Facing me every morning on the wall of the room where I take my coffee and cast a cold eye on the New York Times is a small engraving of Edward Law, the first Baron Ellenborough (1750-1818), British governor-general of India until his death. By pure coincidence, he hangs next to an engraving of Clement XII, the Corsini pope who went blind in the year that Lord Ellenborough’s father began teaching metaphysics at Cambridge. I have made Ellenborough an icon on my wall because his brother, Thomas, came to the United States in 1814, the year of Jean Bernadotte’s accession to the Norwegian throne, and married Martha Washington’s daughter, Anne Custis. In a coincidence almost psychedelic in its improbability, Thomas Law became a principal organizer of a national currency for our new nation in the same way that another Law, who was not related to either Thomas or Edward, had emigrated from Scotland to issue paper currency for the first bank of France, the Banque Generale, in 1716.
Those who to this day champion the legacy of Chait Singh, the zamindar of Benares, probably take umbrage at Ellenborough’s visage. In 1788 Ellenborough was made defense counsel at the impeachment trial of that bad egg, Warren Hastings, scourge of the marathars in the battle of Maharajpur and looter of the jewels of the begum of Oudh. This meant he had to contend in trial with Edmund Burke and Richard Sheridan—no easy task. At the trial, Burke said that Hastings “resolved to die in the last dyke of prevarication.” But Edward Law (a coincidentally appropriate name for an attorney) did the work assigned to him, and Hastings was acquitted in 1795.
Edward Law dutifully reared his young son, also named Edward, in the protocols of justice, and the future second Baron Ellenborough (later an earl) did not dishonor his father when he succeeded Lord Auckland as governor-general of India in 1841, which was the same year that the family of Mehemet All became heirs to the pashalik of Egypt.
The 51-year-old baron, related to Martha Washington by marriage, was just and merciful and a very model of manhood. It is nice to realize that he was distantly related to Robert E. Lee through Lee’s wife, Mary, whose father, George Washington Parke Custis, was the brother of Thomas Law’s wife. Thus the commander of the Confederate army was the son-in-law of the brother-in-law of the brother of the first Baron Ellenborough, progenitor of another hero of India. True to his name, Law, the younger Edward wrote the home constitution for India. He was not altogether well-served by Sir Charles James Napier, whom he put in charge of the simmering war with the testy emirs of Sind in northwest India. Napier provoked the enemy, annexing all of Sind in 1843 and presenting it to the British crown as a fait accompli even before the emirs had agreed to accept the conditions of their reduced estate. Sweet death kissed the lips of Napier in 1890, on the 1,000th anniversary of King Ethelwulf’s final triumph over the Danes at Ockley.

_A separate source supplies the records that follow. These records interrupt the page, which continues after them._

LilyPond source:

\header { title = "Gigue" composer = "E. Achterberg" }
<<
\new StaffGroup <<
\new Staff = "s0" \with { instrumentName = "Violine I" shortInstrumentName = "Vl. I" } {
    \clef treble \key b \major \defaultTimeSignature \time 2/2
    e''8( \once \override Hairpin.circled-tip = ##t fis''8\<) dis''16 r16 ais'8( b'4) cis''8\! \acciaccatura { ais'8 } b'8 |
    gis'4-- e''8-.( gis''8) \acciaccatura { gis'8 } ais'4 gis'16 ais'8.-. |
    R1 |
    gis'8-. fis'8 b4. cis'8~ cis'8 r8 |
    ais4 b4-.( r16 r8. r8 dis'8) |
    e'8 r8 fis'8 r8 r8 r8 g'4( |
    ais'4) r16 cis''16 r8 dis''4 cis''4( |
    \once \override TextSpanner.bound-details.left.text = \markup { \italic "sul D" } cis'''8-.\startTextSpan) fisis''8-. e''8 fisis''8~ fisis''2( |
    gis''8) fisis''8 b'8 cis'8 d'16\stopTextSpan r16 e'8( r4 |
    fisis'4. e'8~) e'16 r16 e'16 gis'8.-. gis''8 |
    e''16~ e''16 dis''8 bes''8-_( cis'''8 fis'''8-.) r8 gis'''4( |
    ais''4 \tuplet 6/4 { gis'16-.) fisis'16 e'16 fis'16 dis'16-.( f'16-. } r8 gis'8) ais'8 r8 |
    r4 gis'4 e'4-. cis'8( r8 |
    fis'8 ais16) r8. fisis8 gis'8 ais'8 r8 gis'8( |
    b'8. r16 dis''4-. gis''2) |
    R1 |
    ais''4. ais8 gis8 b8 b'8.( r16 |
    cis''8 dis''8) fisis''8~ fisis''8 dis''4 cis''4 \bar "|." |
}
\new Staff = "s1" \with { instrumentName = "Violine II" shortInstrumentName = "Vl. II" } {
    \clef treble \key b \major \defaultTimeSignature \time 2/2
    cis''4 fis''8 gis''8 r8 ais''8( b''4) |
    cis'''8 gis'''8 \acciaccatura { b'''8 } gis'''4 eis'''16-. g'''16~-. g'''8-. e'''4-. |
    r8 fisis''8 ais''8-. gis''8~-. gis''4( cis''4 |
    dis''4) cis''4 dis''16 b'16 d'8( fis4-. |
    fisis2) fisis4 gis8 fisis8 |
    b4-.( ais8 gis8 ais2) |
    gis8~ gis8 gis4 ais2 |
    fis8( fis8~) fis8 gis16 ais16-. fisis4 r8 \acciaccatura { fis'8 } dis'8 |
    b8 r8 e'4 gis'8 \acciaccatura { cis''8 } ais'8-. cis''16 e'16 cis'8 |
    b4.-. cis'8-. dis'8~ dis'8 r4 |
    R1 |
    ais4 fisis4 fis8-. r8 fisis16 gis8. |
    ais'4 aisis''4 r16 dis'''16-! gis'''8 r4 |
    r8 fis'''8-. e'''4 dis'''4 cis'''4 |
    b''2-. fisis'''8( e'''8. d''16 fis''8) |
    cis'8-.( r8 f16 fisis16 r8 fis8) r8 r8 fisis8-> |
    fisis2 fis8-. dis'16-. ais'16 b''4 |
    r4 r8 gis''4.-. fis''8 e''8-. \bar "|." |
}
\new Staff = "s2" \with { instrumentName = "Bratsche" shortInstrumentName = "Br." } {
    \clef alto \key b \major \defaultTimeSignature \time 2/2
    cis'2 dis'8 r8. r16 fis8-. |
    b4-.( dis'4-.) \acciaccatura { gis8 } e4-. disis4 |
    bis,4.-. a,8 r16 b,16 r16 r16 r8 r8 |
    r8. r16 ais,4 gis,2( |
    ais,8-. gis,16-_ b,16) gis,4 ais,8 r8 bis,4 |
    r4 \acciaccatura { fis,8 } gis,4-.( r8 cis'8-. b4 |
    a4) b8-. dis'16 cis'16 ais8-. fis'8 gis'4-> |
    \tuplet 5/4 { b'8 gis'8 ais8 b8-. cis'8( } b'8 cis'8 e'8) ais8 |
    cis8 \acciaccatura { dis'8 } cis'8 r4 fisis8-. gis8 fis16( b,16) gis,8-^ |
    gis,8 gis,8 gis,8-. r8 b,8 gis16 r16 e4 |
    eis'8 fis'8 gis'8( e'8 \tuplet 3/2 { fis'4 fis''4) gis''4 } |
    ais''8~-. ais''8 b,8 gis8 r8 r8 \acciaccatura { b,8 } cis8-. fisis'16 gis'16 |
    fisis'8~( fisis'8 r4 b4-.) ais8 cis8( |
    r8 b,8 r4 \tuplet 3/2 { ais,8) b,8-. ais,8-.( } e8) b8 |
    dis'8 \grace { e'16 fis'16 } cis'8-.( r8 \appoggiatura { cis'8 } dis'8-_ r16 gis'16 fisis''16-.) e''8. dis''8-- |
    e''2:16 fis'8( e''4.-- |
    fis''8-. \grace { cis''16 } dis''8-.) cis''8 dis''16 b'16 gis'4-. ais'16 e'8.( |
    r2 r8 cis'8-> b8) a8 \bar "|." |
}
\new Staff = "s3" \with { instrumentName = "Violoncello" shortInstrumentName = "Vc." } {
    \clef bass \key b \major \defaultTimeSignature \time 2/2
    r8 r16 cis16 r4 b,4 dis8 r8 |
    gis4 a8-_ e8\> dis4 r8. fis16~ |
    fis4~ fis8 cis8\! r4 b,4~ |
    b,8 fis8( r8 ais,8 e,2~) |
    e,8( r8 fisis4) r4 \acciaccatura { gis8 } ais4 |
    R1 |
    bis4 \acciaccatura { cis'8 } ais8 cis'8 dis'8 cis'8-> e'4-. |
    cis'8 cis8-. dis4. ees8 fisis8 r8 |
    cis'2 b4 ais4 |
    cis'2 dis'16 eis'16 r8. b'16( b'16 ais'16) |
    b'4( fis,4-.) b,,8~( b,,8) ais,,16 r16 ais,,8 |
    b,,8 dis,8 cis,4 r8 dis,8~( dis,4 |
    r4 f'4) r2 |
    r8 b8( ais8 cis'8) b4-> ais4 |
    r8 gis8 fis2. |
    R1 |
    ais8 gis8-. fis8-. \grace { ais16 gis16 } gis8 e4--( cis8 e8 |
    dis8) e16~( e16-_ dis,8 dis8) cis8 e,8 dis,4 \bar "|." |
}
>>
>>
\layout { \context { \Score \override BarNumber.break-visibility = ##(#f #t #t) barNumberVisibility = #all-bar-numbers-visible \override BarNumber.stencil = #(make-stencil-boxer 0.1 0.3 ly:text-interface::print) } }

When Napier captured the city of Miani in central Sind, he wanted to trumpet his achievement in an encoded message to Ellenborough. But how to do it? He sent a message of one word, one Latin word that is: Peccavi, “I have sinned.” “Sinned-sind” became one of history’s most effervescent puns. It was also an unintended double double-entendre because to say “I have sinned” was also to comment on Napier’s contempt for Ellenborough’s instructions. The only verbal coincidence that approaches it is, coincidentally, also Latin-Indian.
Let me explain. Ellenborough was succeeded as governor-general by Henry Hardinge, and Hardinge by James Dalhousie. Meanwhile, beginning with Sind, annexation followed upon annexation. After the battles of Mudki, Firuzshas, Aliwal, Sobraon, Chilianwalaand, and Gujrat, the Punjab was annexed and then Pegu and Oudh. As taking of Sind was announced with “Peccavi,” so the proud message for Lord Dalhousie on the capture of Oudh was “Vovi” (I have vowed). Years took their toll on erudition, however, and in 1935, when Evelyn Waugh telegraphed in Latin from Addis Abiba his scoop about Mussolini’s imminent invasion of Abyssinia, the editorial office of the Daily Mail was thrown into confusion because no one there knew much Latin.
There are those of us who suspect that Latin codes are not spontaneously passed around the Pentagon in our day. It is worse to think that English is not well-served in these corridors. Even less confidently can we imagine the Oval Office of the White House echoing with Latin iambics and grammatical English. A day may come when the language of Caesar shouted across the Rubicon will be better understood by the littler Caesars on the Potomac. I shall wait for that. Nil desperandum. And wait.